== REQUIREMENT 1 ==
Reproduce verbatim the passage of the mailing-list thread below, from "For information about" up to and including "source training data.".
== REQUIREMENT 2 ==
List every question asked in the opening post of the mailing-list thread below.

== SOURCE PASSAGE ==
■ ■ ■ ■ ■ ■ ■

You are viewing a plain text version of this content. The canonical link for it is here.
Posted to dev@opennlp.apache.org by Svetoslav Marinov <sv...@findwise.com> on 2012/01/12 15:42:29 UTC

POSTagger Perceptron API

Hi all,

There is a Perceptron model for Swedish POS tagger. How does one call it with the API? I checked the API pages as well as the documentation but there there is only reference to the MaxEnt model:

POSTaggerME tagger  = new POSTaggerME(model);

So what is the method for using the Perceptron model?

I am also curious about the performance of the trained models. Is there any reference to precision/recall? Can one get in touch with the people who have trained the models available?

If one creates a new model (say for sentence detection or POS tagging with different set of POS tags) can one upload it?

Best,
Svetoslav


Re: POSTagger Perceptron API

Posted by Jörn Kottmann <ko...@gmail.com>.
On 1/12/12 3:42 PM, Svetoslav Marinov wrote:
> Hi all,
>
> There is a Perceptron model for Swedish POS tagger. How does one call it with the API? I checked the API pages as well as the documentation but there there is only reference to the MaxEnt model:
>
> POSTaggerME tagger  = new POSTaggerME(model);
>
> So what is the method for using the Perceptron model?

The decision is made at training time, depending on the settings either
maxent or perceptron is used to train a model. The produced model can
be loaded with the code above and OpenNLP takes care to setup
everything behind the scene correctly.

We distribute a perceptron model for English.

For information about how to set the training algorithm please consult
our documentation:
http://incubator.apache.org/opennlp/documentation/1.5.2-incubating/manual/opennlp.html#tools.postagger.training


> I am also curious about the performance of the trained models. Is there any reference to precision/recall? Can one get in touch with the people who have trained the models available?
>
> If one creates a new model (say for sentence detection or POS tagging with different set of POS tags) can one upload it?
>

We currently don't have a way to share models or take care for the 
distribution, mostly for copyright/legal issues.
The way we think it should be fixed is to share open source training data.

Anyway, we have some instructions no how to train the POS tagger on 
various public corpora in our documentation.
I suggest that you take a look there:
http://incubator.apache.org/opennlp/documentation/1.5.2-incubating/manual/opennlp.html#tools.corpora

Hope that helps,
Jörn

■ ■ ■ ■ ■ ■ ■

== SUPPLIED DATA ==

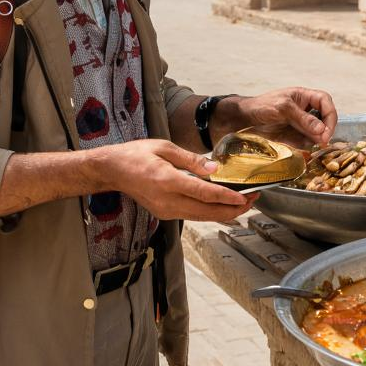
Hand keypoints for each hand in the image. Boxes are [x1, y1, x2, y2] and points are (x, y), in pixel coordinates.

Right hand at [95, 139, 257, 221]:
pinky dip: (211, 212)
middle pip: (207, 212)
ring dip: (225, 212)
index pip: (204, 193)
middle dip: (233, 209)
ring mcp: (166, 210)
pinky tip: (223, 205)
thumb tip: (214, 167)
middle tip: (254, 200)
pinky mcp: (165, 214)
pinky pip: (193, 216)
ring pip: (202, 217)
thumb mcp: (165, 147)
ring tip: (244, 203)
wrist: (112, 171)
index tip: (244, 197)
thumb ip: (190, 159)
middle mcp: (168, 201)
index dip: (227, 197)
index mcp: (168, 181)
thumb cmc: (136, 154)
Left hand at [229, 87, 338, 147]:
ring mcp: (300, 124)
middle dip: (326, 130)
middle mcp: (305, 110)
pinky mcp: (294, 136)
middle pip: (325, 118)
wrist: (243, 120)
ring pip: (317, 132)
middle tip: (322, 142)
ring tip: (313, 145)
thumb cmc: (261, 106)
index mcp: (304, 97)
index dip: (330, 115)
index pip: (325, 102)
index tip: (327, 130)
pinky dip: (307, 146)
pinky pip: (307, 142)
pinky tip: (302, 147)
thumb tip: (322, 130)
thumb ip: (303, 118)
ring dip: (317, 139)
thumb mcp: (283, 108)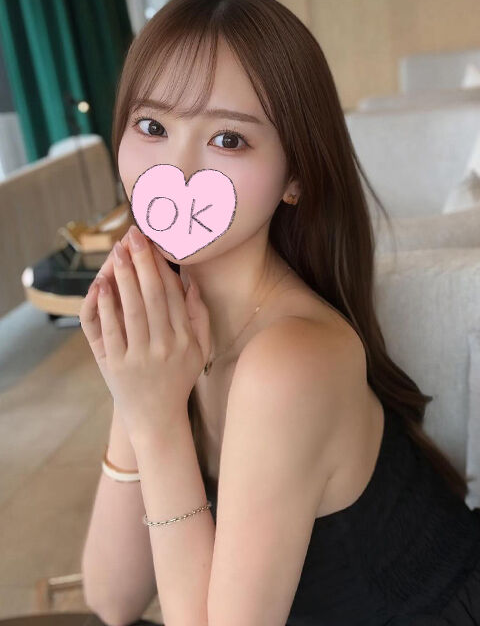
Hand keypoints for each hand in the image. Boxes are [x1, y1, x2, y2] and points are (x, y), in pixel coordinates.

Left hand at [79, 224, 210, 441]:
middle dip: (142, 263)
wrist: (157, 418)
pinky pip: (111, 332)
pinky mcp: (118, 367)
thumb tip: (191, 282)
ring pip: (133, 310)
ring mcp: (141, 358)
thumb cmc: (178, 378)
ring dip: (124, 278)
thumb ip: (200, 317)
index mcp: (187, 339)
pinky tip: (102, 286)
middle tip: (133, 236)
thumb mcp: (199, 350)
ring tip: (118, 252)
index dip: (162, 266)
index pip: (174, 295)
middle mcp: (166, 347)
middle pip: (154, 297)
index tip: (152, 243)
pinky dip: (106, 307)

■ ■ ■ ■ ■ ■ ■

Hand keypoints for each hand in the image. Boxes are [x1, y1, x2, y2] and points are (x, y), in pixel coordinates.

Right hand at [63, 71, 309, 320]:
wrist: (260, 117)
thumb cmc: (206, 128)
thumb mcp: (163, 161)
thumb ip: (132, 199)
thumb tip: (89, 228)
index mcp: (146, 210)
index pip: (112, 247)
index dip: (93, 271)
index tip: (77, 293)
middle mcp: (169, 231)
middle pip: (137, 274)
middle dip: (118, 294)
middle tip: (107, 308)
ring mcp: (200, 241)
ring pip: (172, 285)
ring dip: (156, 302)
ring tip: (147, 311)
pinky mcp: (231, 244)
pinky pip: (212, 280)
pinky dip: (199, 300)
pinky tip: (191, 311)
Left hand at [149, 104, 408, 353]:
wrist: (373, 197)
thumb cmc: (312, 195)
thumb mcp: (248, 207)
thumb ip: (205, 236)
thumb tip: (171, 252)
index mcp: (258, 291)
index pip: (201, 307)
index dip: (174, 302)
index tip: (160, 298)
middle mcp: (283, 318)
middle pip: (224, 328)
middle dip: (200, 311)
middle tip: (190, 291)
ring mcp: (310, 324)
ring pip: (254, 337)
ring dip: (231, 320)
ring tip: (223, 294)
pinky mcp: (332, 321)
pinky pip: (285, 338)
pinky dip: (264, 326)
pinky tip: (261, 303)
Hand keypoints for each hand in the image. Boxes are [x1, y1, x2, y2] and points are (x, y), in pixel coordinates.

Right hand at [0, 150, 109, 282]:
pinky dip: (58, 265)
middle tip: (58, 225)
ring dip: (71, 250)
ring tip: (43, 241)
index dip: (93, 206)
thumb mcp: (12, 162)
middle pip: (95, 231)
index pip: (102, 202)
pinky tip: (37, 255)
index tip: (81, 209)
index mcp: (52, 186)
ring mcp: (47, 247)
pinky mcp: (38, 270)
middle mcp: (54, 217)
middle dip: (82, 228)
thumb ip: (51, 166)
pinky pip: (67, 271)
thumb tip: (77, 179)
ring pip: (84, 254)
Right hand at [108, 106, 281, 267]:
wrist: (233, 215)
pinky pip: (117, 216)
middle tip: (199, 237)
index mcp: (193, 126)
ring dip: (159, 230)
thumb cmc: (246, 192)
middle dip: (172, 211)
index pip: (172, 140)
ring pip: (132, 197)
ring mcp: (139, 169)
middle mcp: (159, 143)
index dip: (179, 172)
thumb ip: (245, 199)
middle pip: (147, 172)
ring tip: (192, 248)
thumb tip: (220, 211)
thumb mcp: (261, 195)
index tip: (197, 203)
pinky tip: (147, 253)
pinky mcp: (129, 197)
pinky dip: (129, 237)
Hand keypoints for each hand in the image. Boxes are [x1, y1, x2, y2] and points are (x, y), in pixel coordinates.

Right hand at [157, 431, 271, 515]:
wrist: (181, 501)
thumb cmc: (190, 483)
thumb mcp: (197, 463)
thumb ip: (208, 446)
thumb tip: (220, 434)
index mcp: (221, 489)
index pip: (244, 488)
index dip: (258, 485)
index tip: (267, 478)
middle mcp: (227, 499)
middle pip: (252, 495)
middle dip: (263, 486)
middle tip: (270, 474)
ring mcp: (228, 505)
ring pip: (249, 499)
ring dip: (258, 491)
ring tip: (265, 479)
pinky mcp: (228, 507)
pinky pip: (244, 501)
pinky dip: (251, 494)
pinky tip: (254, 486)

■ ■ ■ ■ ■ ■ ■

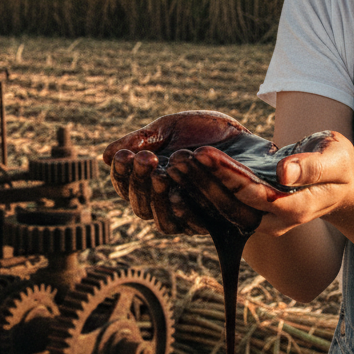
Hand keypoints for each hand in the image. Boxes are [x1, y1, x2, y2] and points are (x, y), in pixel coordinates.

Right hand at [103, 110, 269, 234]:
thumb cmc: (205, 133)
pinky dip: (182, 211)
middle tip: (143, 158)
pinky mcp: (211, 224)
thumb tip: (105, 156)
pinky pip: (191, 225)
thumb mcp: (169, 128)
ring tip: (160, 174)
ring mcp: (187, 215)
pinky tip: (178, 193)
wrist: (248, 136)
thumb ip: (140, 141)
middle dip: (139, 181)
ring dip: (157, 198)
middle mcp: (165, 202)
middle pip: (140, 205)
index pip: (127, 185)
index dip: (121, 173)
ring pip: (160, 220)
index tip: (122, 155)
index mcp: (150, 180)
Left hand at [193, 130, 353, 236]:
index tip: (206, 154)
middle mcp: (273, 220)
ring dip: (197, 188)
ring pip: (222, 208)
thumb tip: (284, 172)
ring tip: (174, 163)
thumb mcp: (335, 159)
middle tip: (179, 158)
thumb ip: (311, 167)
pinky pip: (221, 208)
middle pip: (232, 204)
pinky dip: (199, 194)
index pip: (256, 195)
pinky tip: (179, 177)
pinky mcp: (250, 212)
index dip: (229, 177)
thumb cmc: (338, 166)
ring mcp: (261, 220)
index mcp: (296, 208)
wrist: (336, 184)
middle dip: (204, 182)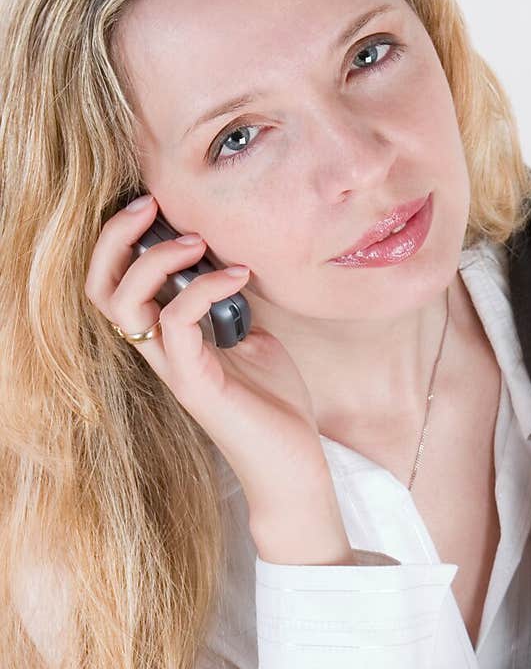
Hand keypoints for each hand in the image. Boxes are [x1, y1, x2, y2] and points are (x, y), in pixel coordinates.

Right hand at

■ ■ ■ ■ ■ ■ ■

== SOLUTION 1 ==
For information about how to set the training algorithm please consult
our documentation:
http://incubator.apache.org/opennlp/documentation/1.5.2-incubating/manual/opennlp.html#tools.postagger.training


> I am also curious about the performance of the trained models. Is there any reference to precision/recall? Can one get in touch with the people who have trained the models available?
>
> If one creates a new model (say for sentence detection or POS tagging with different set of POS tags) can one upload it?
>

We currently don't have a way to share models or take care for the 
distribution, mostly for copyright/legal issues.
The way we think it should be fixed is to share open source training data.

== SOLUTION 2 ==
- How does one call it with the API?
- So what is the method for using the Perceptron model?
- Is there any reference to precision/recall?
- Can one get in touch with the people who have trained the models available?
- If one creates a new model (say for sentence detection or POS tagging with different set of POS tags) can one upload it?